* WHAT IS BEING ASKED *
What lines below include the word "encountered"? Copy each one.

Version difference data
--*--

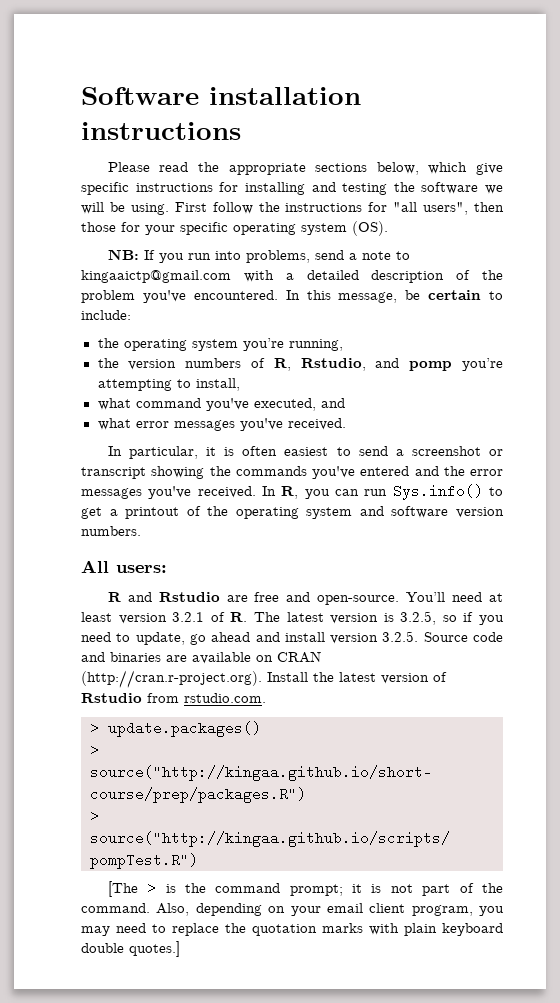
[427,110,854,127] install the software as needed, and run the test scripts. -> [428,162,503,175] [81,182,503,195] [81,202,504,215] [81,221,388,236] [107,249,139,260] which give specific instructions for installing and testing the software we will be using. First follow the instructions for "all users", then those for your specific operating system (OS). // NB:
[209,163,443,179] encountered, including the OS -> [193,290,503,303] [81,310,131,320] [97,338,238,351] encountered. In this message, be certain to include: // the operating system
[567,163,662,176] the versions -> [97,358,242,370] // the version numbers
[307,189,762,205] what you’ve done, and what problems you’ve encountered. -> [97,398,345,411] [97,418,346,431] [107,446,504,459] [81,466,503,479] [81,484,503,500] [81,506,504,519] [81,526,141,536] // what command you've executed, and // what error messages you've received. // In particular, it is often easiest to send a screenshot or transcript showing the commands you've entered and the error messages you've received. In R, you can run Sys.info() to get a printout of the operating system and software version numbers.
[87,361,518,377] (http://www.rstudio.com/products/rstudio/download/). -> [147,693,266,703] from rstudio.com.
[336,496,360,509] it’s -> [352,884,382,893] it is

--*--

* WRITTEN RESPONSE *
[209,163,443,179] encountered, including the OS -> [193,290,503,303] [81,310,131,320] [97,338,238,351] encountered. In this message, be certain to include: // the operating system
[307,189,762,205] what you’ve done, and what problems you’ve encountered. -> [97,398,345,411] [97,418,346,431] [107,446,504,459] [81,466,503,479] [81,484,503,500] [81,506,504,519] [81,526,141,536] // what command you've executed, and // what error messages you've received. // In particular, it is often easiest to send a screenshot or transcript showing the commands you've entered and the error messages you've received. In R, you can run Sys.info() to get a printout of the operating system and software version numbers.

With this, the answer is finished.